There’s a moment in every painting when you have a choice. A choice to carry on or move on. You’ve put in hours of thought, sketches, colour studies, and laid out the first marks on the canvas. You’re now fully invested in the painting in front of you, but for some reason, something just isn’t clicking. Your vision and what you see in front of you don’t align, like when you accidentally brush against your telescope and lose the last half an hour’s delicate fiddling.
Painting is an intricate process, and the muse can be fickle. After more than ten years of painting, most of that self-taught, I still haven’t figured out exactly what makes a painting work, or not. Some of my best works have come together with little planning, little vision yet have emerged far better than I expected – maybe because I didn’t pre-plan? While others, with the best will in the world, are destined to be unfinished.
Halfway through painting the grey lake, that scene in Patagonia that I’ve talked so much about, I hit a wall. I’d gotten the easy bit done, the imaginary Milky Way sky. Putting down what I wanted was easy, but trying to capture the essence of the place as it was – with the icy drops of mist landing on my face to the sound of silence that reminded me of when holding a seashell up to your ear as a child. With so much and so little sound, the immense space, the claustrophobic clouds, the charcoal grey and the chilling cold, to me it was more poignant than any great sunset or waterfall.
I don’t know if it was my fear of not doing the scene justice, the unreliability of memory or the sheer sadness I felt as I was no longer stood beside that beautiful, surreal landscape. It felt as much the surface of another planet as it did home.

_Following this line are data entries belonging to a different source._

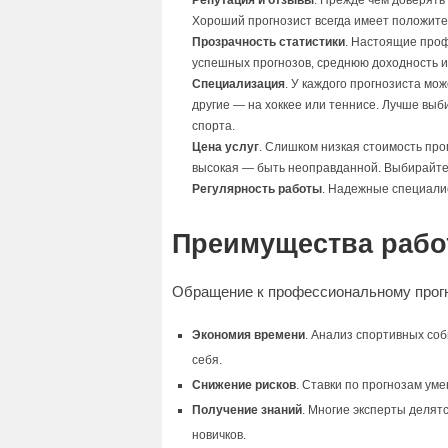
Репутация и отзывы
. Прежде чем доверять
Хороший прогнозист всегда имеет положит
Прозрачность статистики
. Настоящие проф
успешных прогнозов, среднюю доходность и 
Специализация
. У каждого прогнозиста мо
другие — на хоккее или теннисе. Лучше вы
спорта.
Цена услуг
. Слишком низкая стоимость про
высокая — быть неоправданной. Выбирайте 
Регулярность работы
. Надежные специалис
Преимущества рабо
Обращение к профессиональному прогн
Экономия времени
. Анализ спортивных соб
себя.
Снижение рисков
. Ставки по прогнозам ум
Получение знаний
. Многие эксперты делят
новичков.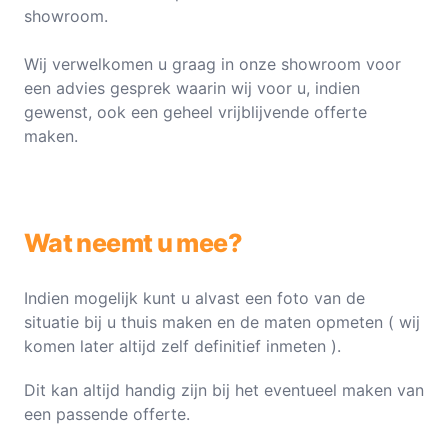
showroom.
Wij verwelkomen u graag in onze showroom voor
een advies gesprek waarin wij voor u, indien
gewenst, ook een geheel vrijblijvende offerte
maken.
Wat neemt u mee?
Indien mogelijk kunt u alvast een foto van de
situatie bij u thuis maken en de maten opmeten ( wij
komen later altijd zelf definitief inmeten ).
Dit kan altijd handig zijn bij het eventueel maken van
een passende offerte.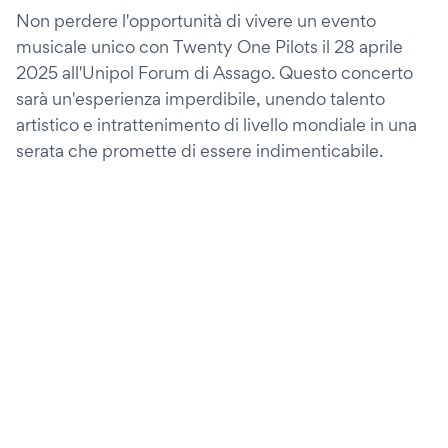
Non perdere l'opportunità di vivere un evento
musicale unico con Twenty One Pilots il 28 aprile
2025 all'Unipol Forum di Assago. Questo concerto
sarà un'esperienza imperdibile, unendo talento
artistico e intrattenimento di livello mondiale in una
serata che promette di essere indimenticabile.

The most beautiful places are the hardest to paint, in the same way that poets find it so hard to write about happiness. Familiar is easy, abstract thoughts and powerful emotions are hard, particularly when we don’t fully understand them.
So sadly, I moved on. But just because a painting goes in the bin, doesn’t mean it can’t teach something valuable. Two and a half years later, and I’m still learning from these painting failures.